«LIVE IN NEW YORK CITY - Bruce Springsteen» la recensione di Rockol

Bruce Springsteen - LIVE IN NEW YORK CITY - la recensione

Recensione del 02 apr 2001

La recensione

Iniziamo con le note dolenti: qualcosa non quadra nella pubblicazione di questo live di Bruce Springsteen. Guardate il packaging: sono indicate 13 canzoni, come se queste fossero il vero progetto che aveva in testa il boss. La scritta successiva indica “Questo doppio CD contiene anche sei performance aggiuntive”. In realtà sono sette (“Born to run” è nascosta alla fine del primo CD, senza essere indicata da nessuna parte, come vi avevamo annunciato nelle news), ma il discorso non cambia: Bruce ha pensato a questo disco come ad un supporto allo special televisivo in onda in America in questi giorni. Un progetto modificato in corsa, dopo pesanti critiche da parte dei fan, con una scaletta che non è mai stata definitiva fino alla stampa. Insomma, un progetto travagliato.
E come non avrebbe potuto non esserlo: data la fama dal vivo di Springsteen, e data l’eco che ha avuto il suo tour di riunione con la E-street Band di cui tutto questo è documentazione? Si può immaginare quanto difficile possa essere stato prendere delle decisioni. Ma Springsteen, almeno (solo) in questo, non si è mai dimostrato all’altezza della propria fama di perfomer. Indeciso, come e quando pubblicare il suo primo disco dal vivo, optò per un quintuplo-patchwork (si era ai tempi del vinile), scontentando un po’ tutti e scegliendo di non scegliere. Anche la tormentata scaletta di questo disco, che omette alcune delle cose migliori fatte nel tour con la E-street band, sa di non-scelta. Nel desiderio di accontentare tutti, in certi casi finisce per scontentarne parecchi. Ma Springsteen è grande anche per queste umane debolezze.

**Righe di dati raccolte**
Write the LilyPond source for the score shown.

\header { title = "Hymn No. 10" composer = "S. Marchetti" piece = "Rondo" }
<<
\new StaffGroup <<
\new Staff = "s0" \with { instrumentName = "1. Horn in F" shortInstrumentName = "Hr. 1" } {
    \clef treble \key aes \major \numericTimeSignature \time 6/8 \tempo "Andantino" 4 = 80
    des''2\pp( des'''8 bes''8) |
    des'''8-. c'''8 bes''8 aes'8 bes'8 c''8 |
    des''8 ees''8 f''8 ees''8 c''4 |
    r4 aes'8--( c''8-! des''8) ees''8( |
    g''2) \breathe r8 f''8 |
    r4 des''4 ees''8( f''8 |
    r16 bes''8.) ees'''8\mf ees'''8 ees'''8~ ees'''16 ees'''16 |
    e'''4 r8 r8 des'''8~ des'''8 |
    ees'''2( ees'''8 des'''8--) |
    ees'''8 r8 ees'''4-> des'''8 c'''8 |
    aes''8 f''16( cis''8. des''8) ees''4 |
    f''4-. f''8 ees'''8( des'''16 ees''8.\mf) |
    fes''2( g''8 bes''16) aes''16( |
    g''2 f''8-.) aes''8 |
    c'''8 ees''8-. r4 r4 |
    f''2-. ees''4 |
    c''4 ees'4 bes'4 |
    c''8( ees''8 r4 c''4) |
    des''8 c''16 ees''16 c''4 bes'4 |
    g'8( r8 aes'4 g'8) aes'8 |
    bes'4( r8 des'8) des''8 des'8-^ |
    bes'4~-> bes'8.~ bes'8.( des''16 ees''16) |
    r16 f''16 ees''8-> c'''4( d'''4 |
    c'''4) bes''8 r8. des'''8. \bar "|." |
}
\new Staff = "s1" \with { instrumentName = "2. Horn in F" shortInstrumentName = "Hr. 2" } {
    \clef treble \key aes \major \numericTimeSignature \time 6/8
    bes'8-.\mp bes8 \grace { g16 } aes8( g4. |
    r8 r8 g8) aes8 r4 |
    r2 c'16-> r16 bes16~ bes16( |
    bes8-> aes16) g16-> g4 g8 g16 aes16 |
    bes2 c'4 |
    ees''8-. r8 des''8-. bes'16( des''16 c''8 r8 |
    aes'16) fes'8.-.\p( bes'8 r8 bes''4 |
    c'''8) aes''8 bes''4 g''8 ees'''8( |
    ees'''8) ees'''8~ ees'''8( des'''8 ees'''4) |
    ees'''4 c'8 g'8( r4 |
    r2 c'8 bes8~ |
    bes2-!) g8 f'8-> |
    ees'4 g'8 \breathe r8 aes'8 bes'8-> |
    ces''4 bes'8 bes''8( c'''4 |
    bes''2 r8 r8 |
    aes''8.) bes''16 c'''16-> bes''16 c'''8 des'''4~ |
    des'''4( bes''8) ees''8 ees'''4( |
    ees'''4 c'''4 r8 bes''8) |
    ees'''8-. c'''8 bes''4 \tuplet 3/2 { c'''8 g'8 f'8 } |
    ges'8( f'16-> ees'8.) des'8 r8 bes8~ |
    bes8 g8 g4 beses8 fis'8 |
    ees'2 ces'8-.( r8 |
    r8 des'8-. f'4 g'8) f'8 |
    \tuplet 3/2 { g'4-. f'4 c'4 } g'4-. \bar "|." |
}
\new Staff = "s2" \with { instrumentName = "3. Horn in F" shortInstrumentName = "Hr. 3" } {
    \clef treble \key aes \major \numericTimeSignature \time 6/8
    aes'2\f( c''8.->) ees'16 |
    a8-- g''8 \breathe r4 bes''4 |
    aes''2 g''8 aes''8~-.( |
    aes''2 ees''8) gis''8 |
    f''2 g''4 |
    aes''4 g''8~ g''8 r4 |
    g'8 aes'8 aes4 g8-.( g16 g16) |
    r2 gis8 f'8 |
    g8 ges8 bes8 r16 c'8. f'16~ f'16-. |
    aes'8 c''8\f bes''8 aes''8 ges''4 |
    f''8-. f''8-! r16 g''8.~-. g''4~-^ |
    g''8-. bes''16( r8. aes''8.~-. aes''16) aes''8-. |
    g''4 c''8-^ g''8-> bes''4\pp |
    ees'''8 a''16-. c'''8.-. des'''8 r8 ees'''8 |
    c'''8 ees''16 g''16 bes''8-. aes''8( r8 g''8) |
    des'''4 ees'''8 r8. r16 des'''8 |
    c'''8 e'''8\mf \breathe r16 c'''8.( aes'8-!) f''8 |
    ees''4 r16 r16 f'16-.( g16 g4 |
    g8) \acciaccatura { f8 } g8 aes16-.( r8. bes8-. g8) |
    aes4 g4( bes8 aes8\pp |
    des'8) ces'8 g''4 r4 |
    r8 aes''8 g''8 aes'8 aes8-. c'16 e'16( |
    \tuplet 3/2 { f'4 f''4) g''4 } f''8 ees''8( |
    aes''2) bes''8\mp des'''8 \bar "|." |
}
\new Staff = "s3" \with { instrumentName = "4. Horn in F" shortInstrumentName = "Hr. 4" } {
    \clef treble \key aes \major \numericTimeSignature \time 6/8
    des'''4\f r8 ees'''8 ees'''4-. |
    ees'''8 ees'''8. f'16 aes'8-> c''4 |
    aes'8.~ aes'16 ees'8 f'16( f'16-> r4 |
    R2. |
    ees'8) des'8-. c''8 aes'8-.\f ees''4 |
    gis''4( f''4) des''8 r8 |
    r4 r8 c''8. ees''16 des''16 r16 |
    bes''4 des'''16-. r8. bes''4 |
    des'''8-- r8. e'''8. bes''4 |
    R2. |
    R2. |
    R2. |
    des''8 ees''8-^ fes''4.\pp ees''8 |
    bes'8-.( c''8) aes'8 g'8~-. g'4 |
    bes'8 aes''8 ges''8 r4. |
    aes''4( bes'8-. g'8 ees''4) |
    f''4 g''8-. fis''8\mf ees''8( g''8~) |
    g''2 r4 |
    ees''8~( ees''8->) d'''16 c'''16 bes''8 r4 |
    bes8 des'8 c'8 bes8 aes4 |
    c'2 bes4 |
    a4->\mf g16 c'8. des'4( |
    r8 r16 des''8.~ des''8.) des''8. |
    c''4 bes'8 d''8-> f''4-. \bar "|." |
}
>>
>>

**ISTRUZIONE OPERATIVA 1**
Copia dalla recensione il tratto compreso tra "E come non avrebbe" e "queste umane debolezze.", estremi inclusi.
**ISTRUZIONE OPERATIVA 2**
Secondo la recensione, quale canzone è nascosta alla fine del primo CD?

**SOLUZIONE DEL COMPITO 1**
E come non avrebbe potuto non esserlo: data la fama dal vivo di Springsteen, e data l’eco che ha avuto il suo tour di riunione con la E-street Band di cui tutto questo è documentazione? Si può immaginare quanto difficile possa essere stato prendere delle decisioni. Ma Springsteen, almeno (solo) in questo, non si è mai dimostrato all’altezza della propria fama di perfomer. Indeciso, come e quando pubblicare il suo primo disco dal vivo, optò per un quintuplo-patchwork (si era ai tempi del vinile), scontentando un po’ tutti e scegliendo di non scegliere. Anche la tormentata scaletta di questo disco, che omette alcune delle cose migliori fatte nel tour con la E-street band, sa di non-scelta. Nel desiderio di accontentare tutti, in certi casi finisce per scontentarne parecchi. Ma Springsteen è grande anche per queste umane debolezze.

**SOLUZIONE DEL COMPITO 2**
"Born to run".